# Move to Poland questions?



## jamesmcintyre23 (Oct 12, 2019)

Hi my name is James McIntyre, I am a dual citizen of both Australia and Britain. I am planning to move to Poland later this year to marry my long term girl friend. I have a few questions regarding temporary residence and work permits if there is a Brexit-No Deal between the UK and Poland, please see questions as follows:

1/ is it best to apply for temp residency and work permits together or separately?

2/ if your work permit is issued before your temp residency permit are you legally allowed to work?

3/ if your circumstances change during the processing of your temp residency permit (ie Kasia and I get married), can you amend your current application or do you have to submit a new temporary residency permit based on marriage to a Polish national?

4/ I hold Australian and British citizenship. If there is a brexit deal then I could enter Poland with my British passport and would not require a temporary residence permit or working permit?

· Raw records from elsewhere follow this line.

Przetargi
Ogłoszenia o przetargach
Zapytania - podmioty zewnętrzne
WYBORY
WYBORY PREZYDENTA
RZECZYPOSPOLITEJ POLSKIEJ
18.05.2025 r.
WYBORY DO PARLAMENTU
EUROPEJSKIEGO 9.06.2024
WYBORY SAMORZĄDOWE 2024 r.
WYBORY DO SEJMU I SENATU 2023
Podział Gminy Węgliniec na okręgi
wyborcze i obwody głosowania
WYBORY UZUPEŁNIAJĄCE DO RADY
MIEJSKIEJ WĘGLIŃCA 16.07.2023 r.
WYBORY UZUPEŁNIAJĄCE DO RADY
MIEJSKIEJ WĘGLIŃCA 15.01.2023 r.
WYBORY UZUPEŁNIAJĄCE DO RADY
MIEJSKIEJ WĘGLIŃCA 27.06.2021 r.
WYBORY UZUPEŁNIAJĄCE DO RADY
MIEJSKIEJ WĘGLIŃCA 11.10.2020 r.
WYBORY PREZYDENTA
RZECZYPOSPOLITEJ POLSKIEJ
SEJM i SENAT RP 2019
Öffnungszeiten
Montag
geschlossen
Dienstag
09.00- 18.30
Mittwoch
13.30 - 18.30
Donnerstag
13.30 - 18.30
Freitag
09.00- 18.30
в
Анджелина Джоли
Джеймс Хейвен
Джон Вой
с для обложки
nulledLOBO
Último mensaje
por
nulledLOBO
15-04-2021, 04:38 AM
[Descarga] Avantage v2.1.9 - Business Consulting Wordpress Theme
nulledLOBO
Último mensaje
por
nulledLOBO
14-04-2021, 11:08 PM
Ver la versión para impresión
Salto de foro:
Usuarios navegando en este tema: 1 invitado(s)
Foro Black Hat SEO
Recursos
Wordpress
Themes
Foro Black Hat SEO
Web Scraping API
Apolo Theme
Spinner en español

Any help would be greatly appreciated.


----------



## b0ll0cks-to-brexit (Oct 25, 2019)

You didnt mention your girlfriends citizenship (PL?).

It would be preferable if you enter PL with UK passport before brexsh1t, as you can then apply for residency as EU citizen. That would be much easier than work permit.

I dont see why you cant apply to adjust your status later on.
Why dont you look at PL embassy website, they should have all the info.


----------